I agree in principle, but I find the program extremely useful and the performance is totally acceptable for my use-case.

I want a chat program that is: - Tolerable to use - Does not require, incessant fiddling to get to work right (it's OK if it could allow so to get it to work even better) - Has some sort of rich-text formatting - Good, low-latency voice - Tolerable video or screen sharing - I can onboard people easily - Is group-oriented, not 1-to-1-oriented - Bonus points if it has reasonable moderation tools for guests or similar

If not for Discord, I would be using something like Slack (which somehow manages to have concurrency issues when typing and some jank occurs, uses 3x the memory, and does not scale nearly as well for multiple workspaces), TeamSpeak (which has very obscure UX, requires self-hosting, and doesn't provide a reasonable rich-text-chat), Matrix (I have to either pick an equally-bloated Electron client or one of the many incomplete native clients), or something else.

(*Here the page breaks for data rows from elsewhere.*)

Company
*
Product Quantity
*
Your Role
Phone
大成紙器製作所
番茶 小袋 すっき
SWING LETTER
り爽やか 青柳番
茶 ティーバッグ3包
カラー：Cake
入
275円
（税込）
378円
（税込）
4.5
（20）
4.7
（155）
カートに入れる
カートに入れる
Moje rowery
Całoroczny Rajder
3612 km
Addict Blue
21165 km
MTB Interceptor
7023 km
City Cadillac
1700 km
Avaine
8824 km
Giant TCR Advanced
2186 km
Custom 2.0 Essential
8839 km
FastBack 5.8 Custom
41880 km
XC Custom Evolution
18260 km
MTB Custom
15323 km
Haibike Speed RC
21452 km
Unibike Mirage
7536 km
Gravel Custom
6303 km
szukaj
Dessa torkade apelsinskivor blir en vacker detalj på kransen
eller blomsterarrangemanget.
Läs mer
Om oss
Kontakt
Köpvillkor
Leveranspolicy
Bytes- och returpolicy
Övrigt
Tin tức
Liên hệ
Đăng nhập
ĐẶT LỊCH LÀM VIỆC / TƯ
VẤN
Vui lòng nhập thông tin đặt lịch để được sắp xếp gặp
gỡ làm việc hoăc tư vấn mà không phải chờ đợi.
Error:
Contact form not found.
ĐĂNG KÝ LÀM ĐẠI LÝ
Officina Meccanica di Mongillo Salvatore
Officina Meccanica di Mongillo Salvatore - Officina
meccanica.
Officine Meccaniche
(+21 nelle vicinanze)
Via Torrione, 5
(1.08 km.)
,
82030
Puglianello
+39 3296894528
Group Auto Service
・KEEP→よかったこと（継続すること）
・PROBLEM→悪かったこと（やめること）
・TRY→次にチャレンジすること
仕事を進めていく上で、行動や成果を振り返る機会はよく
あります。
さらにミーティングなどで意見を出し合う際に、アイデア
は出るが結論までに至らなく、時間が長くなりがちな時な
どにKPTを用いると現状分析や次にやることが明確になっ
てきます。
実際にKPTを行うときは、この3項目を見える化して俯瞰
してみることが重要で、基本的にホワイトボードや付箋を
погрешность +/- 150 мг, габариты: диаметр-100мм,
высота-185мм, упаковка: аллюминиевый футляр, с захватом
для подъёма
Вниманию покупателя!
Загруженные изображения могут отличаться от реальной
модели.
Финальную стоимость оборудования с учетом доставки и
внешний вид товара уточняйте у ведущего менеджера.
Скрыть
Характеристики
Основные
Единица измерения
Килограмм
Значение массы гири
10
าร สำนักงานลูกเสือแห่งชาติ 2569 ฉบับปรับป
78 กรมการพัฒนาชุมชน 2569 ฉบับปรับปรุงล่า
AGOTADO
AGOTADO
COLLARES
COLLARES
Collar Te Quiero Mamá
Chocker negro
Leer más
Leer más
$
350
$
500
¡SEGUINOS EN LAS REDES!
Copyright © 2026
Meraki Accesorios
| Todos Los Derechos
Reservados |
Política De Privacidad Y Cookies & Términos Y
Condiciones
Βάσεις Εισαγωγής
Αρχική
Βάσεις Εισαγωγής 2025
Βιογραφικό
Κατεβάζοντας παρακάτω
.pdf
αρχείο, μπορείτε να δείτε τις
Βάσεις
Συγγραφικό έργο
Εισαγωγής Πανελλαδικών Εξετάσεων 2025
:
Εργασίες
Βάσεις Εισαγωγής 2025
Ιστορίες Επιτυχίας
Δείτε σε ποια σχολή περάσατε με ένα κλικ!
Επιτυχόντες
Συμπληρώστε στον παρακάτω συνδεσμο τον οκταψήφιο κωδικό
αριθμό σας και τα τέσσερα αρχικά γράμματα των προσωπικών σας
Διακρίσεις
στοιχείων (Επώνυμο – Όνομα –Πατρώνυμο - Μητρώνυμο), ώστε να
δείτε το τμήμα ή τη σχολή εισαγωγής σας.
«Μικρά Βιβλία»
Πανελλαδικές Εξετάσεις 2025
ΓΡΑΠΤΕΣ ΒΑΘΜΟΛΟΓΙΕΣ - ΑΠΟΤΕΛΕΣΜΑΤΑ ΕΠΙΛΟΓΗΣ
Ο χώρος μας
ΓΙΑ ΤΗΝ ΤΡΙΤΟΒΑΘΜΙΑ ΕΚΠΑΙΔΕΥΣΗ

The fact is that raw performance itself is rather low in my list of priorities, as long as it a) doesn't stop my train of thought and b) does not overburden my system unnecessarily when idle.

As you can see all of that is very much subjective, I'm not saying you are wrong to demand utmost performance. I also try to strive for it in the programs I write, but when consuming I prioritize stability and features.